Statistic Functions

The SQL implementation provides the well-known standard SQL aggregate functions COUNT(*|...), COUNT(DISTINCT ...), SUM(...), AVG(...), MIN(...) and MAX(...) over scalar types/expressions and groupings. In addition, a few important statistical aggregate functions: MEDIAN, QUANTILE, STDDEV, VAR, correlation CORR, COVAR_SAMP and COVAR_POP are available.

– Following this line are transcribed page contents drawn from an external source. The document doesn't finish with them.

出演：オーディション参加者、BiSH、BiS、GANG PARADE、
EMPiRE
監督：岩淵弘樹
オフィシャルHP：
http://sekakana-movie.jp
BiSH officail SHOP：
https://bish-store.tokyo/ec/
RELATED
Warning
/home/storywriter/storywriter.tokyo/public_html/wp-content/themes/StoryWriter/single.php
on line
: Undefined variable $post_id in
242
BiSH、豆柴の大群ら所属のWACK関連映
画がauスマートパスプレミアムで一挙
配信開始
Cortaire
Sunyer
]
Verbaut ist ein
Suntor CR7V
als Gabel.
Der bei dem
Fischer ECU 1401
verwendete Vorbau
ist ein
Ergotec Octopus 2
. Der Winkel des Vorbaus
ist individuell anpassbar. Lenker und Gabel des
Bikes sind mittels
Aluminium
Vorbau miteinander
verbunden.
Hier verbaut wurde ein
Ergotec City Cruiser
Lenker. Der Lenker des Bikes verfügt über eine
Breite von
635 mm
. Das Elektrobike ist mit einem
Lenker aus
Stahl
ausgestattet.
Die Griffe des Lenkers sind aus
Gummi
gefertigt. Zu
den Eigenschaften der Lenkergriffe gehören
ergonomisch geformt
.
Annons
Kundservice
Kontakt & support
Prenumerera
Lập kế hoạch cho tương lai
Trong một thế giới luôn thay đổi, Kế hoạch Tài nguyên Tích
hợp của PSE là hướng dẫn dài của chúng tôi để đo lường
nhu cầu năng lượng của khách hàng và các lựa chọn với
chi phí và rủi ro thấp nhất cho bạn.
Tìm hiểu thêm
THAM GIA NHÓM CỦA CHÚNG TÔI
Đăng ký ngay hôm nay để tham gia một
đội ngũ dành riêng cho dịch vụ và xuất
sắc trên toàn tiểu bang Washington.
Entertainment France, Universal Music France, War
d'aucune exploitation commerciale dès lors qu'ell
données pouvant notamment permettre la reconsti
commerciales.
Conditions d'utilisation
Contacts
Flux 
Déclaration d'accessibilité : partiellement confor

extra_statistical_aggregate_functions:
      sys.median '(' scalar_expr ')'
    | sys.median_avg '(' scalar_expr ')'
    | sys.quantile '(' scalar_expr ',' scalar_expr ')'
    | sys.quantile_avg '(' scalar_expr ',' scalar_expr ')'
    | sys.stddev_samp '(' scalar_expr ')'
    | sys.stddev_pop '(' scalar_expr ')'
    | sys.var_samp '(' scalar_expr ')'
    | sys.var_pop '(' scalar_expr ')'
    | sys.corr '(' scalar_expr ',' scalar_expr ')'
    | sys.covar_samp '(' scalar_expr ',' scalar_expr ')'
    | sys.covar_pop '(' scalar_expr ',' scalar_expr ')'

For sys.quantile the percentile argument is a float value between 0.0 and 1.0. sys.median(<expr>) is equivalent to sys.quantile(<expr>, 0.5).

sys.stddev_samp computes the cumulative sample standard deviation and returns the square root of the sample variance. sys.stddev_pop computes the population standard deviation and returns the square root of the population variance. Both functions take as an argument any numeric datatype. Likewise, sys.var_samp and sys.var_pop functions return the sample variance (/n-1) of a set of numbers and the biased variance (/n) of a set of numbers, respectively.

The aggregate functions sys.median_avg and sys.quantile_avg return the interpolated value if the median/quantile doesn't fall exactly on a particular row. These functions always return a value of type DOUBLE and only work for numeric types (various width integers, decimal and floating point).

Examples

create schema aggr_tst;
set schema aggr_tst;
create table tc (c real);
insert into tc values (1), (2), (3), (4), (5), (9);
select * from tc;
select count(*) countstar, COUNT(c) count, COUNT(DISTINCT c) countdistinct
     , SUM(c) sum, AVG(c) average, PROD(c) product
     , MIN(c) minimum, MAX(c) maximum
     , sys.MEDIAN(c) median
     , sys.MEDIAN_AVG(c) median_avg
     , sys.QUANTILE(c, 0.5) quantile
     , sys.QUANTILE_AVG(c, 0.5) quantile_avg
     , sys.STDDEV_SAMP(c) stddev_samp
     , sys.STDDEV_POP(c) stddev_pop
     , sys.VAR_SAMP(c) var_samp
     , sys.VAR_POP(c) var_pop
     , sys.CORR(c, c+1) corr
     , sys.COVAR_SAMP(c, c*2) covar_samp
     , sys.COVAR_POP(c, c*2) covar_pop
 from tc;
drop table tc;
set schema sys;
drop schema aggr_tst;

Tip: To view all the available aggregate functions in your MonetDB server use query:

SELECT * FROM sys.functions WHERE type = 3 ORDER BY name;